[Htmlparser-developer] lexer integration

SourceForge Headquarters 225 Broadway Suite 1600 San Diego, CA 92101 +1 (858) 422-6466

I've fixed the easily fixed tests now, the remaining 40 or so indicate 
changed functionality that needs to be examined, a decision on the 
'correct' behaviour made, and the code or test altered accordingly.

TODO
=====

TagData
-------
This has been reworked to allow it to limp along under the new system, 
but it should really be removed. I think the reason for it (reduce the 
number of arguments to tag constructors) no longer applies, and a lot of 
the code could be easier to read if Tags were more bean-like and had 
zero args constructors with appropriate accessors.

Helpers
-------
I desparately want to get rid of the two remaining 'helper' classes. 
They are just obfuscating the code.
The CompositeTagScannerHelper is close to being folded back into the 
CompositeTagScanner. It just needs some more untangling.

AbstractNode
------------
Drop org.htmlparser.lexer.nodes.AbstractNode, fold functionality into 
org.htmlparser.AbstractNode.

Node Factory
------------
The factory concept needs to be extended. The Parser's createTagNode 
should look up the name of the node (from the attribute list provided), 
and create specific types of tags (FormTag, TableTag etc.) by cloning 
empty tags from a Hashtable of possible tag types (possibly called 
mBlastocyst in reference to undifferentiated stem cells).
This would provide a concrete implementation of createTag in 
CompositeTagScanner, removing a lot of near duplicate code from the 
scanners, and allow end users to plug in their own tags via a call like
   setTagFor ("BODY", new myBodyTag())
on the Parser. Details on interaction with the scanners have to be 
worked out, but it seems the end user wouldn't have to replace the 
scanner to get their own tags out.

Scanners
--------
The script scanner has been replaced. It can be considered as a first 
pass at what needs to be done to replace the generic 
CompositeTagScanner. The use of the underlying lexer makes these 
specialty scanners much easier.

Unit Tests
----------
The remaining failing unit tests show up the changed functionality.
Examples:
testIncompleteTitle - <title>blah</title </head> used to be 2 nodes
testInvertedCommas - <tag attribute = whatever> used to be acceptable
testEmptyComment - <!--> was considered a valid remark node

Each needs to be examined, a decision on the 'correct' behaviour made, 
and the code or test altered accordingly.

Documentation
-------------
As of now, it's more likely that the javadocs are lying to you than 
providing any helpful advice. This needs to be reworked completely.

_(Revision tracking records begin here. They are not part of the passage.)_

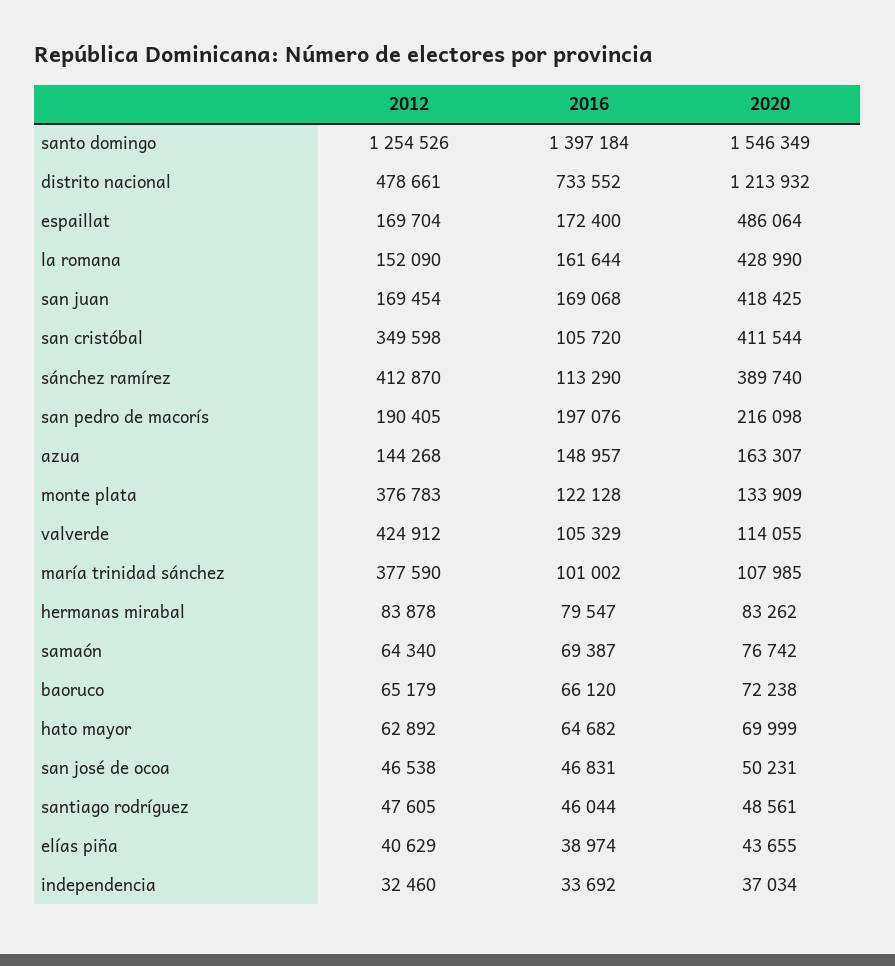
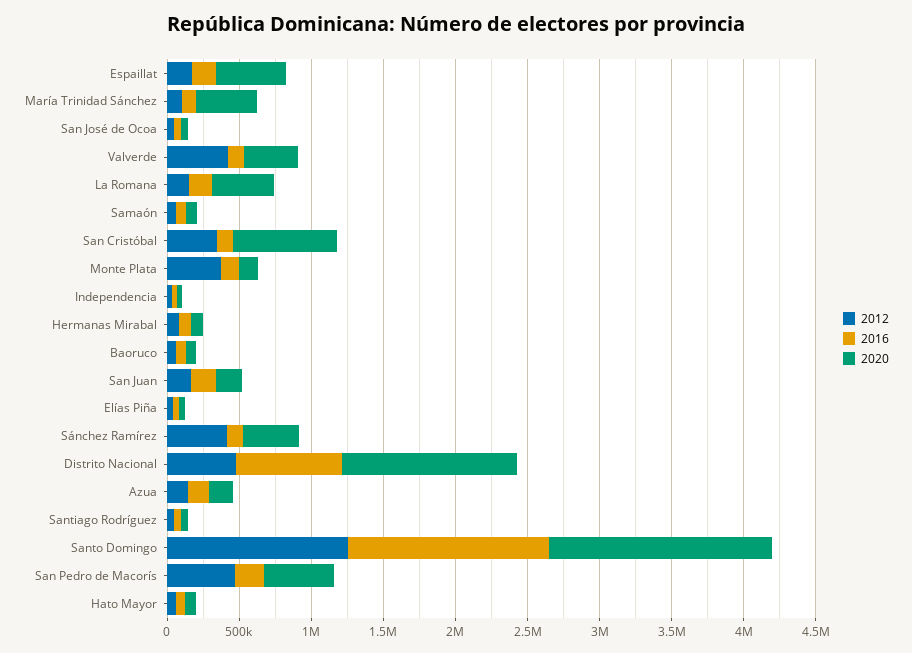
  {
    "2012": {
      "santo domingo": 1254526,
      "distrito nacional": 478661,
      "espaillat": 169704,
      "la romana": 152090,
      "san juan": 169454,
      "san cristóbal": 349598,
      "sánchez ramírez": 412870,
-     "san pedro de macorís": 190405,
+     "san pedro de macorís": 500000,
      "azua": 144268,
      "monte plata": 376783,
      "valverde": 424912,
-     "maría trinidad sánchez": 377590,
+     "maría trinidad sánchez": 100000,
      "hermanas mirabal": 83878,
      "samaón": 64340,
      "baoruco": 65179,
      "hato mayor": 62892,
      "san josé de ocoa": 46538,
      "santiago rodríguez": 47605,
      "elías piña": 40629,
      "independencia": 32460
    },
    "2016": {
      "santo domingo": 1397184,
      "distrito nacional": 733552,
      "espaillat": 172400,
      "la romana": 161644,
      "san juan": 169068,
      "san cristóbal": 105720,
      "sánchez ramírez": 113290,
      "san pedro de macorís": 197076,
      "azua": 148957,
      "monte plata": 122128,
      "valverde": 105329,
      "maría trinidad sánchez": 101002,
      "hermanas mirabal": 79547,
      "samaón": 69387,
      "baoruco": 66120,
      "hato mayor": 64682,
      "san josé de ocoa": 46831,
      "santiago rodríguez": 46044,
      "elías piña": 38974,
      "independencia": 33692
    },
    "2020": {
      "santo domingo": 1546349,
      "distrito nacional": 1213932,
      "espaillat": 486064,
      "la romana": 428990,
-     "san juan": 418425,
+     "san juan": 200000,
-     "san cristóbal": 411544,
+     "san cristóbal": 700000,
      "sánchez ramírez": 389740,
-     "san pedro de macorís": 216098,
+     "san pedro de macorís": 500000,
      "azua": 163307,
      "monte plata": 133909,
-     "valverde": 114055,
+     "valverde": 400000,
-     "maría trinidad sánchez": 107985,
+     "maría trinidad sánchez": 400000,
      "hermanas mirabal": 83262,
      "samaón": 76742,
      "baoruco": 72238,
      "hato mayor": 69999,
      "san josé de ocoa": 50231,
      "santiago rodríguez": 48561,
      "elías piña": 43655,
      "independencia": 37034
    }
  }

As you can see there's lots of work to do, so anyone with a death wish 
can jump in.  I'll be working my way from top to bottom of the JUnit 
errors list and commiting and notifying the developer list after each of 
them.  So go ahead and do a take from CVS and jump in the middle with 
anything that appeals. Keep the list posted and update your CVS tree 
often (or subscribe to the htmlparsre-cvs mailing list for interrupt 
driven notification rather than polled notification).